### Given exercise
Copy out every line of the records below word for word, in their original order.
┄┄┄┄┄┄
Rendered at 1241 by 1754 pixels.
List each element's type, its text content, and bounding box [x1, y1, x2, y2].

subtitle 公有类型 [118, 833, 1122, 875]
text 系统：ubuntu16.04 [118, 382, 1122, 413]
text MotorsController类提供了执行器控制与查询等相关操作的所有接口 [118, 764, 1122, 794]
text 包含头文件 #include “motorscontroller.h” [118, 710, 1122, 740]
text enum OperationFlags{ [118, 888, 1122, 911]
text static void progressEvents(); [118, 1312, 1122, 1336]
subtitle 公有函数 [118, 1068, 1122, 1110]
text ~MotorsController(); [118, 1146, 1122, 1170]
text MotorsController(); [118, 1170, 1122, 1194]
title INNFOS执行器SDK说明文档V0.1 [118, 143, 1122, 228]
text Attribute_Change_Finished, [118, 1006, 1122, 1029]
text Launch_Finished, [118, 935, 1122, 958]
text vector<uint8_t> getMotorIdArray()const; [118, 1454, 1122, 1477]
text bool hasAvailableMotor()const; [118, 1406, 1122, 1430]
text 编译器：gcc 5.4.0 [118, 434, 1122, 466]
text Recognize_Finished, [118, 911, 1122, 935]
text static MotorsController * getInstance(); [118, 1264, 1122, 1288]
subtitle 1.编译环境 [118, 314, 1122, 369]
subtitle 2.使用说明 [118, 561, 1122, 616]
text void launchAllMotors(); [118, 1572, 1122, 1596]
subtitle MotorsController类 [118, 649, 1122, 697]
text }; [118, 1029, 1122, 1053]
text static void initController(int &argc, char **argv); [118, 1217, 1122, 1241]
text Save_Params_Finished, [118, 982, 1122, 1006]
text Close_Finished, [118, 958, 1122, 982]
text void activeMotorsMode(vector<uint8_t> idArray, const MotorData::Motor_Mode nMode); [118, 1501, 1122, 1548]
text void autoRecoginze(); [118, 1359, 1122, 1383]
┄┄┄┄┄┄
### The solution
Rendered at 1241 by 1754 pixels.
List each element's type, its text content, and bounding box [x1, y1, x2, y2].

subtitle 公有类型 [118, 833, 1122, 875]
text 系统：ubuntu16.04 [118, 382, 1122, 413]
text MotorsController类提供了执行器控制与查询等相关操作的所有接口 [118, 764, 1122, 794]
text 包含头文件 #include “motorscontroller.h” [118, 710, 1122, 740]
text enum OperationFlags{ [118, 888, 1122, 911]
text static void progressEvents(); [118, 1312, 1122, 1336]
subtitle 公有函数 [118, 1068, 1122, 1110]
text ~MotorsController(); [118, 1146, 1122, 1170]
text MotorsController(); [118, 1170, 1122, 1194]
title INNFOS执行器SDK说明文档V0.1 [118, 143, 1122, 228]
text Attribute_Change_Finished, [118, 1006, 1122, 1029]
text Launch_Finished, [118, 935, 1122, 958]
text vector<uint8_t> getMotorIdArray()const; [118, 1454, 1122, 1477]
text bool hasAvailableMotor()const; [118, 1406, 1122, 1430]
text 编译器：gcc 5.4.0 [118, 434, 1122, 466]
text Recognize_Finished, [118, 911, 1122, 935]
text static MotorsController * getInstance(); [118, 1264, 1122, 1288]
subtitle 1.编译环境 [118, 314, 1122, 369]
subtitle 2.使用说明 [118, 561, 1122, 616]
text void launchAllMotors(); [118, 1572, 1122, 1596]
subtitle MotorsController类 [118, 649, 1122, 697]
text }; [118, 1029, 1122, 1053]
text static void initController(int &argc, char **argv); [118, 1217, 1122, 1241]
text Save_Params_Finished, [118, 982, 1122, 1006]
text Close_Finished, [118, 958, 1122, 982]
text void activeMotorsMode(vector<uint8_t> idArray, const MotorData::Motor_Mode nMode); [118, 1501, 1122, 1548]
text void autoRecoginze(); [118, 1359, 1122, 1383]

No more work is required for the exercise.